START Data to process

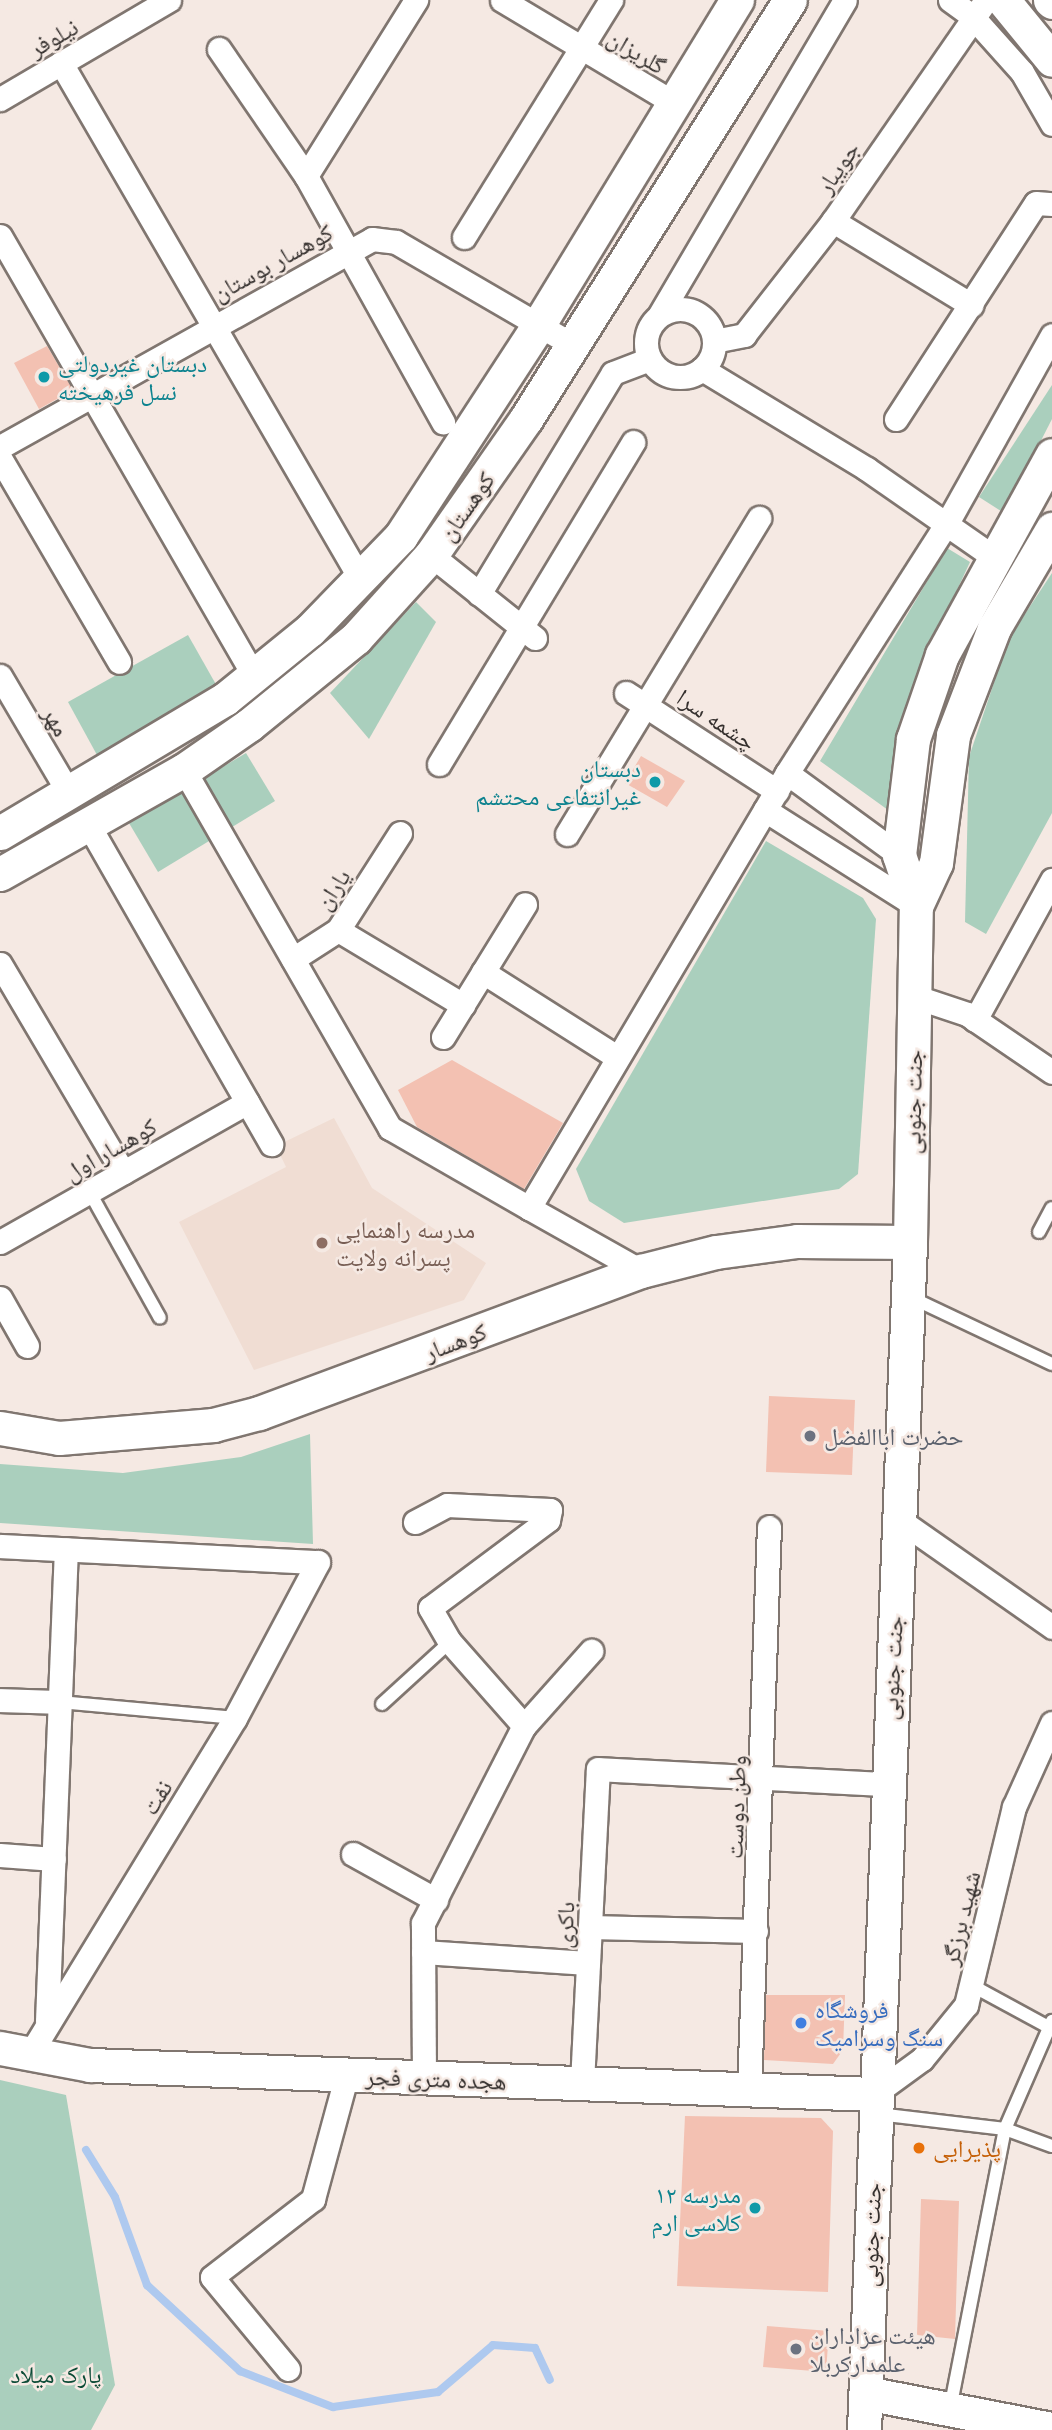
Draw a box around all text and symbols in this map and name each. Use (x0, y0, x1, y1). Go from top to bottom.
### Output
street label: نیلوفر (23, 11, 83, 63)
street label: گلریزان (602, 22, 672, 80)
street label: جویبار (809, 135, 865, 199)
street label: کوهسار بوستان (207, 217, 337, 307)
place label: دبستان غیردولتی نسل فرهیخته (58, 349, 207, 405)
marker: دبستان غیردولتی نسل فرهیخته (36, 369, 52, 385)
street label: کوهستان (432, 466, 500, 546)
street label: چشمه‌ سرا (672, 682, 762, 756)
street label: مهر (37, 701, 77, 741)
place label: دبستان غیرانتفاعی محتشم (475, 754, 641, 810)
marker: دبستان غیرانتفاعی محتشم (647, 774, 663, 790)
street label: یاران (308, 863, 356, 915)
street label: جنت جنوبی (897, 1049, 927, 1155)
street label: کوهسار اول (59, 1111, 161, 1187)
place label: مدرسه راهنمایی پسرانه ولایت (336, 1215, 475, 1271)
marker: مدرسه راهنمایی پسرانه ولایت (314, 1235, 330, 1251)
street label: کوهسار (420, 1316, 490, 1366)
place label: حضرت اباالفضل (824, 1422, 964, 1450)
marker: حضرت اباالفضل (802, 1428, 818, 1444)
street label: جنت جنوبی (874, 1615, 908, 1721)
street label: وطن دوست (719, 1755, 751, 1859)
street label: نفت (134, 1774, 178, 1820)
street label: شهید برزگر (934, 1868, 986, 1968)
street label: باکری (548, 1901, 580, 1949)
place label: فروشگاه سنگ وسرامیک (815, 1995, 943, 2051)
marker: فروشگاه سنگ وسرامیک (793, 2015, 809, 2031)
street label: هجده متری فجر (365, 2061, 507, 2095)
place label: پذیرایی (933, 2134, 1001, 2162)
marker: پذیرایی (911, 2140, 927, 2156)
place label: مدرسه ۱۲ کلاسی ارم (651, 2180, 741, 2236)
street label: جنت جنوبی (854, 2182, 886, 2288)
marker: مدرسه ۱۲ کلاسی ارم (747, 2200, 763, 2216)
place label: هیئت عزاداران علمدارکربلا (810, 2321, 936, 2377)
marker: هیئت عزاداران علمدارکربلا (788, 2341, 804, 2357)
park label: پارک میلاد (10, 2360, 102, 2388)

END Data to process

**Directions**:
From the records above, return each line that includes "جنوبی".

**Task output**:
street label: جنت جنوبی (897, 1049, 927, 1155)
street label: جنت جنوبی (874, 1615, 908, 1721)
street label: جنت جنوبی (854, 2182, 886, 2288)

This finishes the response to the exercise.